Nebraskans Honor Congressman Peter Hoagland

Former U.S. Congressman Peter Hoagland, who had served Nebraska state Legislature (from 1978 to 1986) and three terms as Nebraska’s second congressional district at the United States House of Representatives (from 1989 to 1995), died very recently – only last week, on Tuesday, the thirtieth of October 2007 – of complications brought on by Parkinson’s Disease. The sixty-five year old Nebraskan democrat had been suffering from the disease for the last five years; he left behind a widow, Barbara, and their five children.

Peter Hoagland was born in Omaha, Nebraska in the November of 1941, although his schooling was finished in Stanford University in California back in 1963. The former congressman also has a history of military service under his name; Hoagland had given two years of his life to the United States Army as a first lieutenant at the Vietnam War (from 1963 to 1965). He then went on to study law in Yale University, and in 1968, the same year he graduated, he passed his bar exam. From 1969 to 1970, he worked as one of Judge Oliver Gasch’s clerks at the United States District Court for the District of Columbia. He followed it up with a three-year stint (from 1970 to 1973) as a staff attorney in the District of Columbia Public Defender Service. After serving under the Nebraska Legislature for eight years, Hoagland decided to not run again, and instead sought a seat in the 101st Congress two years later.

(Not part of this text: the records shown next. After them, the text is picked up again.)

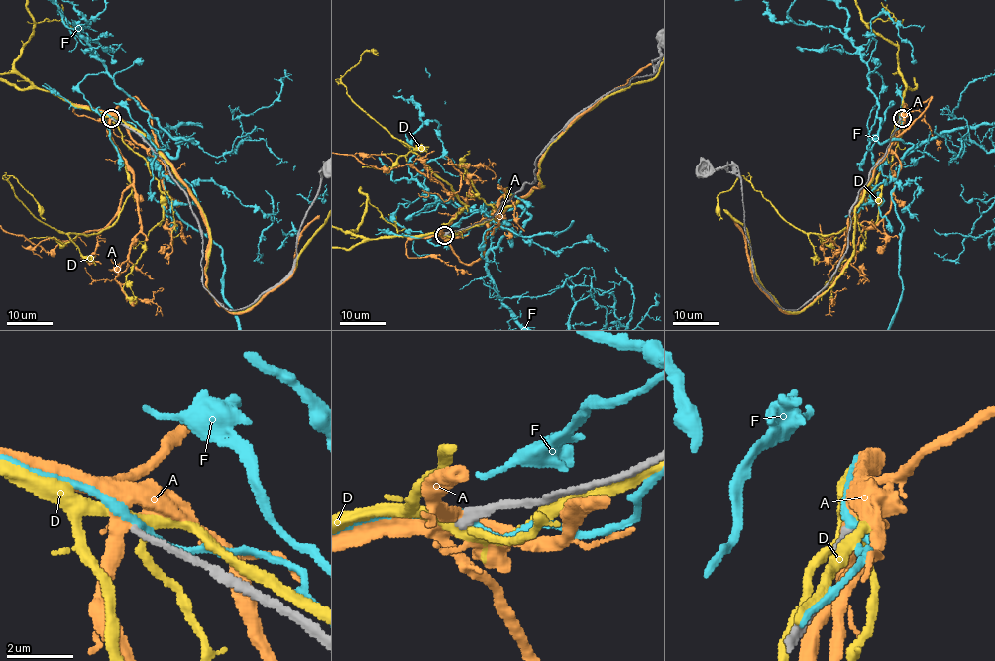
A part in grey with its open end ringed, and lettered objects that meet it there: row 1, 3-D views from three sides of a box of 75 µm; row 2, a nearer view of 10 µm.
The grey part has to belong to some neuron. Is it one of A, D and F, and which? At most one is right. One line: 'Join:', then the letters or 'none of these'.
Join: none of these

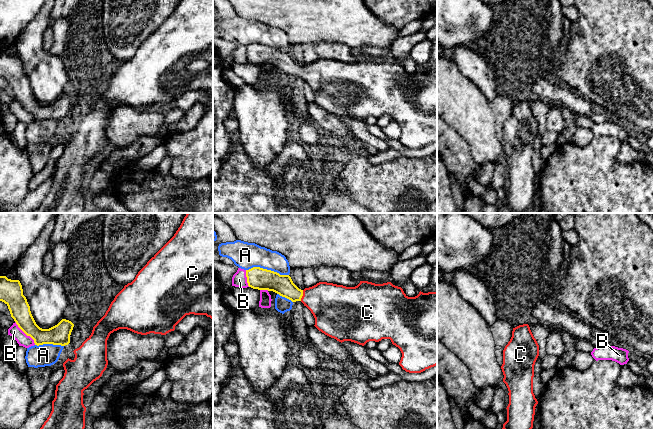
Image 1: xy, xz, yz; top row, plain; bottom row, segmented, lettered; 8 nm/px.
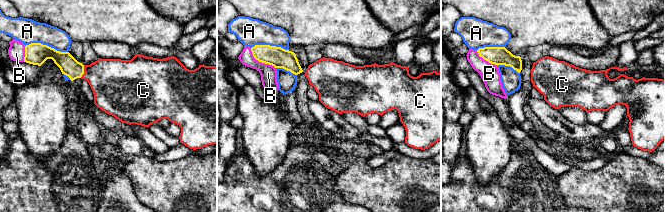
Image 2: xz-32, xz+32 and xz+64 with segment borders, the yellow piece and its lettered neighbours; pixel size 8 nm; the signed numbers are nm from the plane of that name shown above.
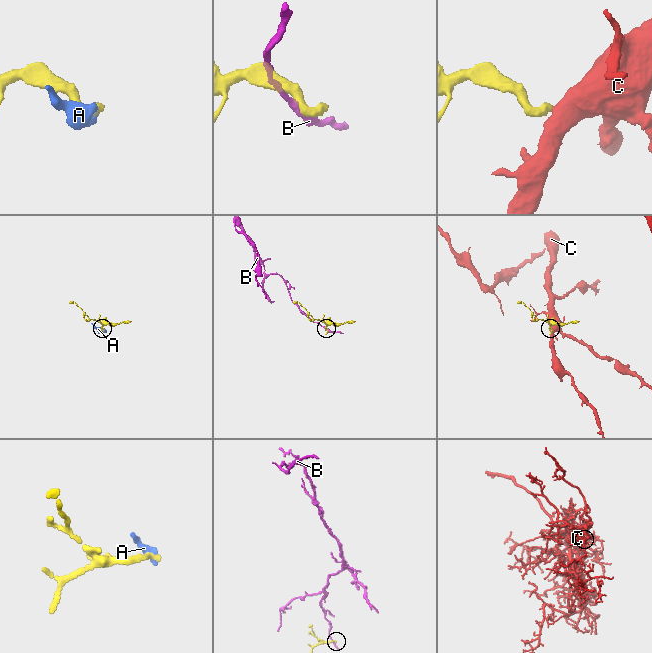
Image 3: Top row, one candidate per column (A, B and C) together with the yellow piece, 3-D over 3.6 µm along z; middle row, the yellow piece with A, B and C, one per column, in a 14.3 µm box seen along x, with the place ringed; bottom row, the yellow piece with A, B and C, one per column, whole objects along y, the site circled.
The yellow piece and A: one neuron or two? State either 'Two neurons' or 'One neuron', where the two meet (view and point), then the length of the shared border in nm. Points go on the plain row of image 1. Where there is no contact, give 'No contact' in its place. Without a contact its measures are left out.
Two neurons. Touches yellow at xz (266, 45). Shared border 340 nm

As a congressman, Peter Hoagland earned a reputation for being an active liberal – a peculiarity, some would say, as the state of Nebraska is known to be very conservative. Nevertheless, Hoagland’s passionate and aggressive advocacy of the environment as well as liberal policies caused many to follow and support him wholeheartedly. He was also a member of the reform lobbying group Common Cause. After he lost his re-election in 1994, the Nebraskan moved to Washington D.C. to work in a law firm.

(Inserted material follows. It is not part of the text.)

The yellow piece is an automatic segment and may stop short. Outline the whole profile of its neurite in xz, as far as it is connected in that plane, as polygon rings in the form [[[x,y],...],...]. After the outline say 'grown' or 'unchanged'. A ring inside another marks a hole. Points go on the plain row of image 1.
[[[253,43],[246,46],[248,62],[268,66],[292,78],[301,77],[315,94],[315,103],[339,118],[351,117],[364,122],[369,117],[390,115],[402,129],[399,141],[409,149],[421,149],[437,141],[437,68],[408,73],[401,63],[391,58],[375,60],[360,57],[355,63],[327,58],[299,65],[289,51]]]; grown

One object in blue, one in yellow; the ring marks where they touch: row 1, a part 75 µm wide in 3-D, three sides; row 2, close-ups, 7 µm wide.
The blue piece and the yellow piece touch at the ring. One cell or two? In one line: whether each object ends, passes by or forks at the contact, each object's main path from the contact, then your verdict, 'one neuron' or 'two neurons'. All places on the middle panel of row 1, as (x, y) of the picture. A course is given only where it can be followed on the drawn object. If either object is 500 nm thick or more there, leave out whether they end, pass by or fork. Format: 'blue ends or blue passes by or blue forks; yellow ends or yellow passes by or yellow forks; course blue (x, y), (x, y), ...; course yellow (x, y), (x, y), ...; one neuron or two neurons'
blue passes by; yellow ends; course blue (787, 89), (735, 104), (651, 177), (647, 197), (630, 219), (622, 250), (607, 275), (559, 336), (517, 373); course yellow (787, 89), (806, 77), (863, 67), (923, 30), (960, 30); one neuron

On the Saturday following his death (the third of November, 2007), hundreds of Nebraskans crowded into downtown Omaha to remember and honor Peter Hoagland. Current Nebraska Governor Dave Heineman had all United States and Nebraska State flags flown at half-mast. The funeral service was held at the Trinity Episcopal Cathedral.

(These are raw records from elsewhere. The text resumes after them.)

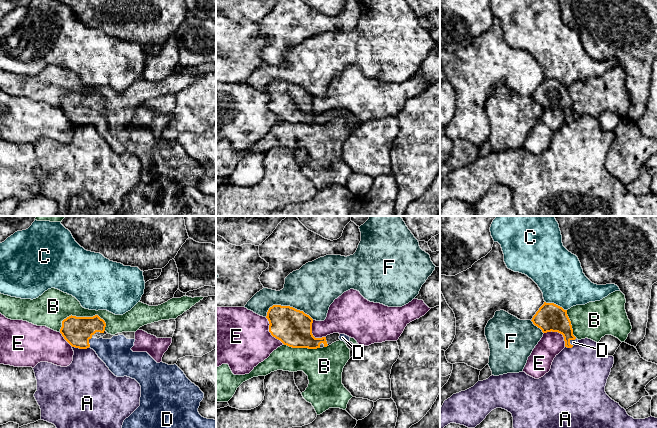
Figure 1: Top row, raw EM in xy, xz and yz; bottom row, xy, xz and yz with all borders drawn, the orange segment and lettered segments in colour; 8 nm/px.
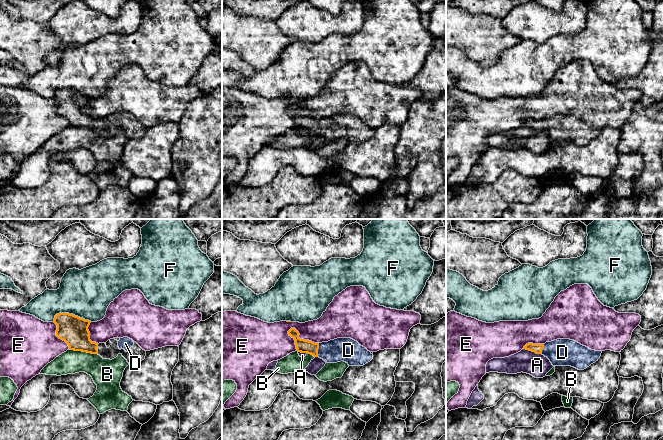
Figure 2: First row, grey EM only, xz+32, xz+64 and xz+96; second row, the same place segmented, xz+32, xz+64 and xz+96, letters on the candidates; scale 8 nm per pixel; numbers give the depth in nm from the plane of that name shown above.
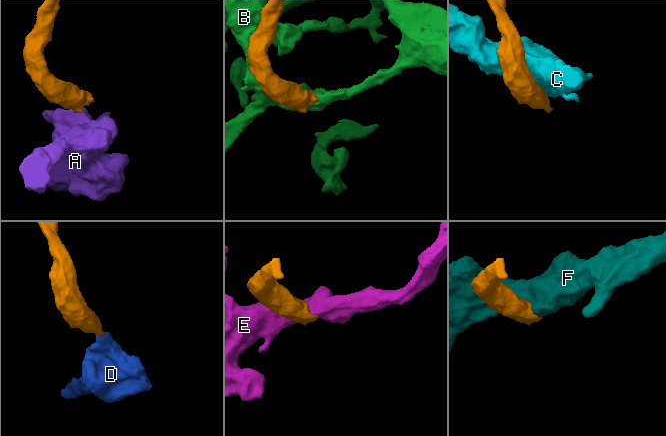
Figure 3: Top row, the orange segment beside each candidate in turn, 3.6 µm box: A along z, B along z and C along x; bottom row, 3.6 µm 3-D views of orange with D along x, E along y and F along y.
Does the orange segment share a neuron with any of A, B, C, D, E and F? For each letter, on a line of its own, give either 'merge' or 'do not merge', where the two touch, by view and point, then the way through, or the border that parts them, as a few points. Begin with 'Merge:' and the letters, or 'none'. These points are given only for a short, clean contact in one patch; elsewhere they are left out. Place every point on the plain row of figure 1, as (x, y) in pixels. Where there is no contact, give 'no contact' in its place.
Merge: D
A: do not merge; meets orange in xy at (80, 124); border along xy (72, 122), (88, 124)
B: do not merge; meets orange in xy at (79, 93)
C: do not merge; meets orange in yz at (555, 80)
D: merge; meets orange in xy at (88, 118); runs through xy (77, 107), (88, 118), (116, 129)
E: do not merge; meets orange in xz at (269, 107)
F: do not merge; meets orange in xz at (287, 82)

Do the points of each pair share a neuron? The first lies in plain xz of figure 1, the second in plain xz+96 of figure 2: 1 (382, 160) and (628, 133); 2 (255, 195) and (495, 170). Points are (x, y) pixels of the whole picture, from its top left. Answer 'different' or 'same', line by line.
1: different
2: different

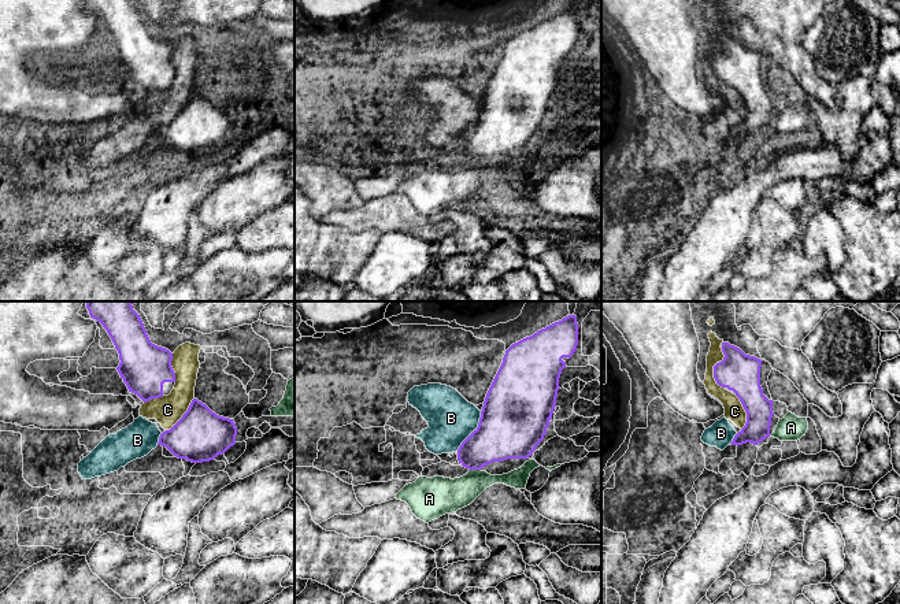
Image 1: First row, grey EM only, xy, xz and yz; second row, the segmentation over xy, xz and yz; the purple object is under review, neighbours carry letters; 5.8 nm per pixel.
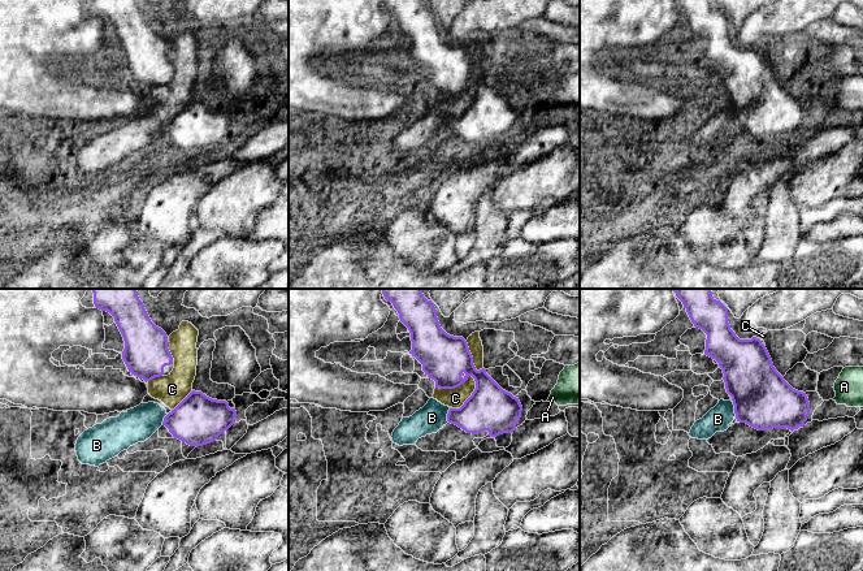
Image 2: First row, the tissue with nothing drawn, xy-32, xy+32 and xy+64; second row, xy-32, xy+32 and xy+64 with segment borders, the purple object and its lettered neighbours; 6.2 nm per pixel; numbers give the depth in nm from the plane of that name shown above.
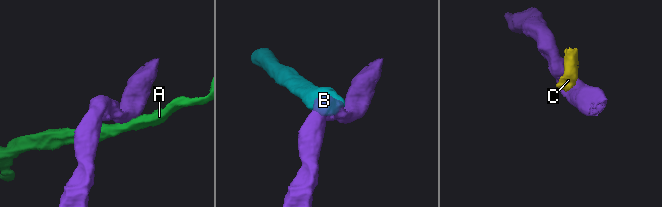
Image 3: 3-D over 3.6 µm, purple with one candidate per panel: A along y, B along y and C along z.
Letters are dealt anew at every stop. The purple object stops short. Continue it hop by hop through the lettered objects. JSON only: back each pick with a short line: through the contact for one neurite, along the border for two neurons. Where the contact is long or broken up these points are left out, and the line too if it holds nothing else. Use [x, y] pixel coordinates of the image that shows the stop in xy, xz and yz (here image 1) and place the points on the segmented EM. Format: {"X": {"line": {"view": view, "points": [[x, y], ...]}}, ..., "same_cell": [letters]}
{"same_cell": []}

U.S. Representative Lee Terry remembers Hoagland with admiration. “(He) was a strong voice for the Democratic Party, not only in Nebraska, but the Congress.” U.S. Senator Ben Nelson, on the other hand, seemed more wistful. “Peter always worked to do what he believed was right for his district and our state. He was a true leader, and while he left public service, he never left public life.”